# [Your task]
From the listing below, copy only the lines running from the line that contains "Quand on prépare" to the line that contains "barrière fonctionnelle", both included.

----------

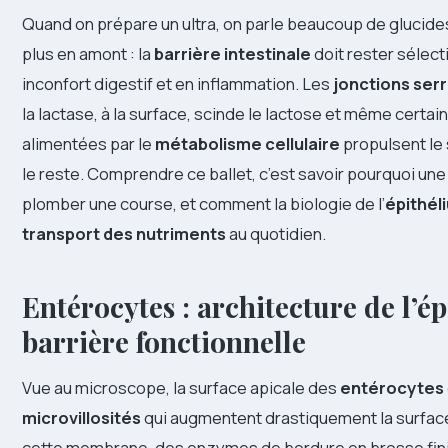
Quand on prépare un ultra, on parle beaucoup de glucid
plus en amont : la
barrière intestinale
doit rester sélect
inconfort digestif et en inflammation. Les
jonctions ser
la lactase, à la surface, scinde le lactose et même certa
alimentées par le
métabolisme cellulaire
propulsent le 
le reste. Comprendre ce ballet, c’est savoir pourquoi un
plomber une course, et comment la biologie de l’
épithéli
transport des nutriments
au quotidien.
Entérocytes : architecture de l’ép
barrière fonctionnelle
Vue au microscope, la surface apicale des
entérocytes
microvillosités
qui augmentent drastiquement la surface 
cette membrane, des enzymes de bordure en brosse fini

----------

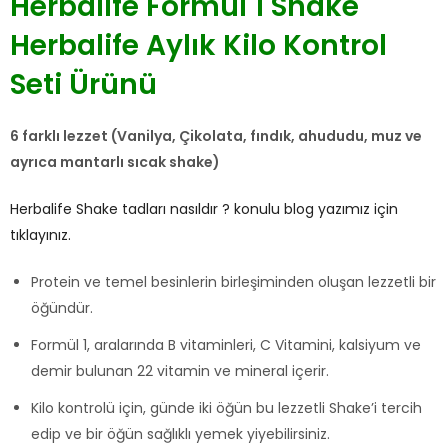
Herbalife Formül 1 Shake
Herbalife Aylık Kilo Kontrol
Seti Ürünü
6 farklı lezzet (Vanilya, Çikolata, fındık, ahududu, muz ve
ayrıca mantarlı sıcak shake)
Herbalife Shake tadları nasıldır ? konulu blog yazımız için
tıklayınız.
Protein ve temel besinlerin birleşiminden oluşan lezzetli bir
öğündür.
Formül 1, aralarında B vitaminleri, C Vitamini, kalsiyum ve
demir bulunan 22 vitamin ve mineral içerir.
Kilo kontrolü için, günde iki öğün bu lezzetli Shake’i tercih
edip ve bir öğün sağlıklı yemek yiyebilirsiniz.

----------

# [Output for this task]
Quand on prépare un ultra, on parle beaucoup de glucid
plus en amont : la
barrière intestinale
doit rester sélect
inconfort digestif et en inflammation. Les
jonctions ser
la lactase, à la surface, scinde le lactose et même certa
alimentées par le
métabolisme cellulaire
propulsent le 
le reste. Comprendre ce ballet, c’est savoir pourquoi un
plomber une course, et comment la biologie de l’
épithéli
transport des nutriments
au quotidien.
Entérocytes : architecture de l’ép
barrière fonctionnelle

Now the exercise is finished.